CONCORD — A man imprisoned for violating his probation on a drug conviction by carrying a sheathed hunting knife has had his sentence reduced.

Robert Lilly, 41, of Franklin, was sentenced to 2 ½ to 5 years for the probation violation even though he was criminally exonerated.

Public Defender Steve Mirkin asked for a sentence review hearing which was held in Merrimack County Superior Court on Oct. 21.

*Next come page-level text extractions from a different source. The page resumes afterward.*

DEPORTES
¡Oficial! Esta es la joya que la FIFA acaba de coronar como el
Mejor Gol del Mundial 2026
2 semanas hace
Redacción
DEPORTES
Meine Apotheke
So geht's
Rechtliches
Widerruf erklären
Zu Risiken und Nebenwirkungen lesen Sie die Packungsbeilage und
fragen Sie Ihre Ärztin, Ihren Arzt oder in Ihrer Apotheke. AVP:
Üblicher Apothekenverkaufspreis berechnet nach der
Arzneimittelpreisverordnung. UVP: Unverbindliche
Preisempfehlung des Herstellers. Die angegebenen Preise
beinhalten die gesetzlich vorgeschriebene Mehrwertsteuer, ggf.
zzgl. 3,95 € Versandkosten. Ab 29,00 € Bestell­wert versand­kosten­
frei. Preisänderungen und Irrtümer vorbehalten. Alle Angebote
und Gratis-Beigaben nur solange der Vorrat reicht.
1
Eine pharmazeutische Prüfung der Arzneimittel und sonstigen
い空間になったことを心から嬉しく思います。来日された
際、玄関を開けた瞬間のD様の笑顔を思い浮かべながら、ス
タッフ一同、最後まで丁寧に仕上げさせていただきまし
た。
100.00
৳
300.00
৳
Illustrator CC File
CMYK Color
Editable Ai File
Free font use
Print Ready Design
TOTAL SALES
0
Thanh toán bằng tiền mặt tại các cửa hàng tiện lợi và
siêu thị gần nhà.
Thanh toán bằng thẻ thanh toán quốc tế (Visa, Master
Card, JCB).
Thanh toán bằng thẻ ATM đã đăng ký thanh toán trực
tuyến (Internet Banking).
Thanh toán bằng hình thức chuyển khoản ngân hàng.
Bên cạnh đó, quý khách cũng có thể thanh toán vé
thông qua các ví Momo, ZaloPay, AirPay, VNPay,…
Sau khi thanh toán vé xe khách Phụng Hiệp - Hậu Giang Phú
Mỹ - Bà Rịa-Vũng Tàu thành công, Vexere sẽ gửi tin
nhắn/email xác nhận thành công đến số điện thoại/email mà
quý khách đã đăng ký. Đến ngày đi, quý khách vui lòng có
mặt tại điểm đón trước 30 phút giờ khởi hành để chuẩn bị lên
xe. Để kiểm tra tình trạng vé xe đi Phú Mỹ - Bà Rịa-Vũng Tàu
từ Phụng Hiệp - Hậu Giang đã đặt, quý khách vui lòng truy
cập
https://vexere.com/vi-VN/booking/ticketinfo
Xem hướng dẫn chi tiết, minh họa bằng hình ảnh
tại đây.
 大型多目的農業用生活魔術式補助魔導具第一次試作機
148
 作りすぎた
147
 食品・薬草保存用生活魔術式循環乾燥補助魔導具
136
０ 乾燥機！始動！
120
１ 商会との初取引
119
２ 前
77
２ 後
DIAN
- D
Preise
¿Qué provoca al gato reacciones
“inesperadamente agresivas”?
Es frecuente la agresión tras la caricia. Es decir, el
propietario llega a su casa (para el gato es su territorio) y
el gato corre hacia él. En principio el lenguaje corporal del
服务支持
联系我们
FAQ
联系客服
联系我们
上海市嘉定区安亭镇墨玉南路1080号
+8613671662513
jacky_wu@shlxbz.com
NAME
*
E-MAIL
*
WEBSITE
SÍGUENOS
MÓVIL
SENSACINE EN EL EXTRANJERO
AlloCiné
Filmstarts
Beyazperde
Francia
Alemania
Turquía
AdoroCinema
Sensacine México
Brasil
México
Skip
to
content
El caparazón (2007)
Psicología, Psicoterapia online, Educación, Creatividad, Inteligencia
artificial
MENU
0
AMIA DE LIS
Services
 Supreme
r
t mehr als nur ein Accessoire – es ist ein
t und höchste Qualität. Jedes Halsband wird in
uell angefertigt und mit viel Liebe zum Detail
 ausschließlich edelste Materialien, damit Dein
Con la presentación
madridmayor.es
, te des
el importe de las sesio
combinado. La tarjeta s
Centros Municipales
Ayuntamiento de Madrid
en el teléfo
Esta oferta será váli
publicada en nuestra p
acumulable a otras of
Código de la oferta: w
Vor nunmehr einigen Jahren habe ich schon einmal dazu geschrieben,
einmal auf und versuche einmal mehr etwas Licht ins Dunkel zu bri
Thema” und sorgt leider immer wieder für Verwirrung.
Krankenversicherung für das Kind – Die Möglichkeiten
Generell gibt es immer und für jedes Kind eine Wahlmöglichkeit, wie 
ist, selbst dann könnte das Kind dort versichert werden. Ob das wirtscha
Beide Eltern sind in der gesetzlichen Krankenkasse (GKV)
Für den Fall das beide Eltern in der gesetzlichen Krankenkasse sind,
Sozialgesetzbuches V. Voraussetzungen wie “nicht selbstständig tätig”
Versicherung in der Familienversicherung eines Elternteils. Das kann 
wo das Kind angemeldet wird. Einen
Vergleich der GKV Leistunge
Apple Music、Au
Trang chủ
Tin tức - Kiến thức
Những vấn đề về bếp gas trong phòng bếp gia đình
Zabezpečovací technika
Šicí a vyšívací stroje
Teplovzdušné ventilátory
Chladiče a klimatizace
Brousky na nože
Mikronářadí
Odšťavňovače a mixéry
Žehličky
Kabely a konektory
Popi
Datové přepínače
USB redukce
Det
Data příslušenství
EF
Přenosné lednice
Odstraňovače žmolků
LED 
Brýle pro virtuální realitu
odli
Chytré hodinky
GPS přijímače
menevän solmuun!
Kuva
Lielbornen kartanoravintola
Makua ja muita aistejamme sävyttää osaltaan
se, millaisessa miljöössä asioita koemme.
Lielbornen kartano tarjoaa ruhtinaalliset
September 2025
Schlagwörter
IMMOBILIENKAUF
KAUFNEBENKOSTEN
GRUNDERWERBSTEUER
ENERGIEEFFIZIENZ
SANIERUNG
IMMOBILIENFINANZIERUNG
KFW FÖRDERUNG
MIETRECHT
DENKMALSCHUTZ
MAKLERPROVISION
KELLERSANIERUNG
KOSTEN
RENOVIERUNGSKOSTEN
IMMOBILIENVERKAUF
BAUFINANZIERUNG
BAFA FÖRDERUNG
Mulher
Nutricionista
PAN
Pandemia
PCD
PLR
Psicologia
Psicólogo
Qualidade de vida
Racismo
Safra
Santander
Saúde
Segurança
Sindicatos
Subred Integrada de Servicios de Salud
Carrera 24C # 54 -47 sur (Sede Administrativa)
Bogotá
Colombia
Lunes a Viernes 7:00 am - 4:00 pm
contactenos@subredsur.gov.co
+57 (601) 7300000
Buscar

In a unanimous decision, dated Nov. 18, the review board reduced Lilly's sentence to 12 months in the Belknap County House of Corrections, and credited him with time served since March 24. He has since been released, a jail spokesman confirmed.

The board concluded that based on the nature of the allegations contained in the probation violation, a lessening of the sentence was warranted.

Under state law, defendants who contest the sentence imposed by the Superior Court have a right to request a sentence review and have 30 days in which to file the application.

The sentencing review board is comprised of a panel of three Superior Court judges appointed by the Chief Justice. The board has three options, letting the original sentence stand, decreasing the sentence or increasing it. It is rare for the board to change the original sanction imposed by the sentencing judge.

Superior Court Judges Marqueirte L. Wageling, Diane M. Nicolosi and John C. Kissinger Jr., made the decision after hearing arguments by Mirkin and Belknap County Attorney Melissa Guldbrandsen.

Lilly was arrested for openly carrying a fixed blade hunting/fishing knife on his belt in November of 2015 when he was spotted by a Gilford police officer who was called to Wal-Mart for an unrelated case. He was charged with being a felon in possession of a deadly weapon.
Because Lilly was convicted of two counts of drug possession in 2014, he was sentenced to 2 1/2 to 5 years in prison, which was suspended pending good behavior.

Following his arrest last winter, Lilly remained free on bail while the felony weapon possession charge was adjudicated. In March, he was found responsible for a probation violation and sent to the New Hampshire State Prison to serve his original sentence.

In June, the knife possession charge was dismissed by the court because the judge determined the prosecution failed to make its case.

State law defines a deadly weapon as any "firearm, knife or other substance or thing, which, in the manner it is used, intended to be used, or threatened to be used, is known to be capable of producing death or serious bodily injury."